Another cool thing is their recycling program. When they started having bins to recycle newspapers it immediately turned into one of the biggest recycling programs in the country. The first year they recycled several tons of newspapers, but then the next year the number went down. And they couldn’t figure out what was causing it. Then they realized that people were going into the recycling bins and taking out the newspapers to read! The New York Times got wind of this and provided Grand Central with different bins that are too tall and the opening is too small for people to reach into. Crazy, right?
Another cool thing we got to see was the lost and found. They have an 80% return rate for items which is really impressive (obviously). They catalog everything with when it was found, what train it was on, etc. and they keep most items for 90 days before selling them. Stuff like jewelry or photo albums are never sold, they’re kept forever. The guide actually told us people coming to claim jewelry 15 years later is really common. I guess grandkids will be looking at old pictures with their grandmother and notice a ring or something and ask what happened to it and the grandmother will say she lost it in the City and never looked for it and then the grandkids will go back and track it down.

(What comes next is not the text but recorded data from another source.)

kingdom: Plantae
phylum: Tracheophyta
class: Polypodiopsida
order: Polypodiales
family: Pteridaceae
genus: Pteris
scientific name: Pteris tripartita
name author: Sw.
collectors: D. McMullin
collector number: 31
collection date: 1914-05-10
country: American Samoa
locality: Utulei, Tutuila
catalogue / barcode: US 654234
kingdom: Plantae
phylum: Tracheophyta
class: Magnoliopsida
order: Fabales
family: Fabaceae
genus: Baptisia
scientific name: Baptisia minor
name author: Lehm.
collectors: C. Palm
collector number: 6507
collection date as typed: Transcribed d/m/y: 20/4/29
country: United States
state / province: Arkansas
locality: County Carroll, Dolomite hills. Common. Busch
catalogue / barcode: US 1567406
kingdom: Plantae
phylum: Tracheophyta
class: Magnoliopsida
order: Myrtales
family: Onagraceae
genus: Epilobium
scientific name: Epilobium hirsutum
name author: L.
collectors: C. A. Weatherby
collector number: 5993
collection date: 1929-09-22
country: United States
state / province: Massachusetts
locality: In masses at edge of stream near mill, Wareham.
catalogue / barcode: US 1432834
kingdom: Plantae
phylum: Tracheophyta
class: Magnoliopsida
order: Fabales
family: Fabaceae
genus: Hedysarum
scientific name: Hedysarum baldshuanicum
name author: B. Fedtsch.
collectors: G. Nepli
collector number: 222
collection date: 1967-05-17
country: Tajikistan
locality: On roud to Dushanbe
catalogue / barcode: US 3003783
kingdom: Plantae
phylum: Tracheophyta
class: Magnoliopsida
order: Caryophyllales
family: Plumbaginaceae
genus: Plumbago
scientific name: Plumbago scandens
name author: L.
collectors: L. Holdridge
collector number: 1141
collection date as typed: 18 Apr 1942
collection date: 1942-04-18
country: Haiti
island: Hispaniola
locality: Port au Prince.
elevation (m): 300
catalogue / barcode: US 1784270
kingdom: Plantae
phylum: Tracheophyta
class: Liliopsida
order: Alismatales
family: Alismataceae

They had a lot of phones and a lot of umbrellas. I don’t think I’d ever go back and look for an umbrella I lost.
These were my favorite, George Bush and Ray Charles dolls. There were also a lot of artificial limbs and crutches which the guide said are from veterans going to hospitals and then forgetting their new limbs or their crutches on the way back.
Then we went to a few places that are top secret and I can’t share online. Which is a shame because they were really, really cool. And I conquered my fear of heights.
But after that we went back to the top of the windows, where there are walkways, to take the pictures I put at the beginning of this post. It was an amazing view.
I knew a little bit about Grand Central prior to the tour (Jackie Kennedy being instrumental in saving it, etc.), but I learned so many interesting things. It was a VIP tour, but they also have audio tours and if you’re in NYC I would suggest doing those, it’s such an amazing place. Growing up on Long Island I always came and left NYC through Penn Station which is an absolute hell hole. They say that it was once more grand and beautiful than Grand Central but then it was torn down in the early-1960s to build Madison Square Garden and office buildings. Seriously, 1960s New Yorkers? What were you thinking?